WHAT IS REQUIRED:
Pull out every line below that contains the word "this", copying each one in full.

DATA SHOWN:
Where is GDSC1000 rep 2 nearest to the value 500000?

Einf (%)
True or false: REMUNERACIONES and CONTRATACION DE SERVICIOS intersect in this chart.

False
---
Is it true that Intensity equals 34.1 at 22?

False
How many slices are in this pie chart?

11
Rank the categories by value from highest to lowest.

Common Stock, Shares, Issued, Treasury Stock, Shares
...
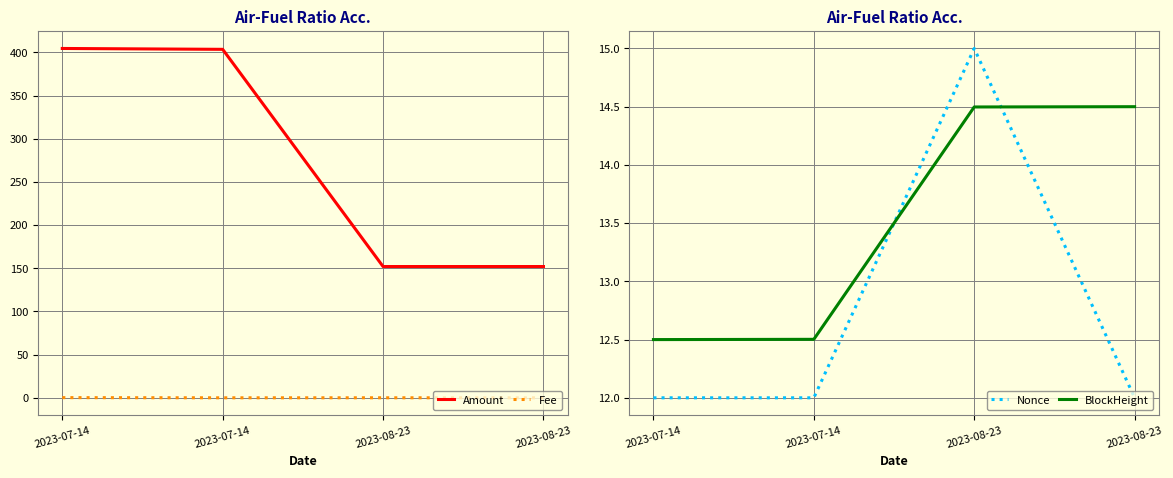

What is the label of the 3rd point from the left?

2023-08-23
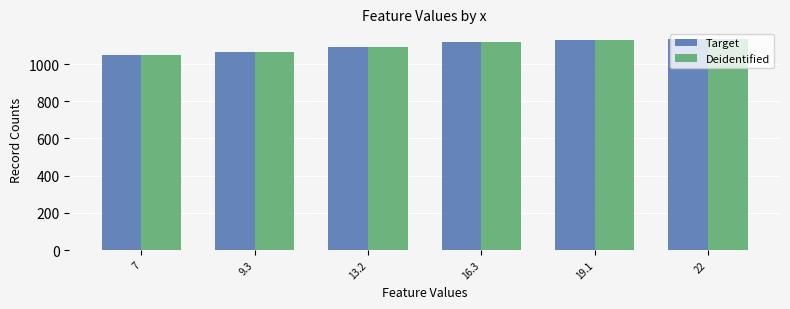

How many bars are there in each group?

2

WRITTEN SOLUTION:
True or false: REMUNERACIONES and CONTRATACION DE SERVICIOS intersect in this chart.
How many slices are in this pie chart?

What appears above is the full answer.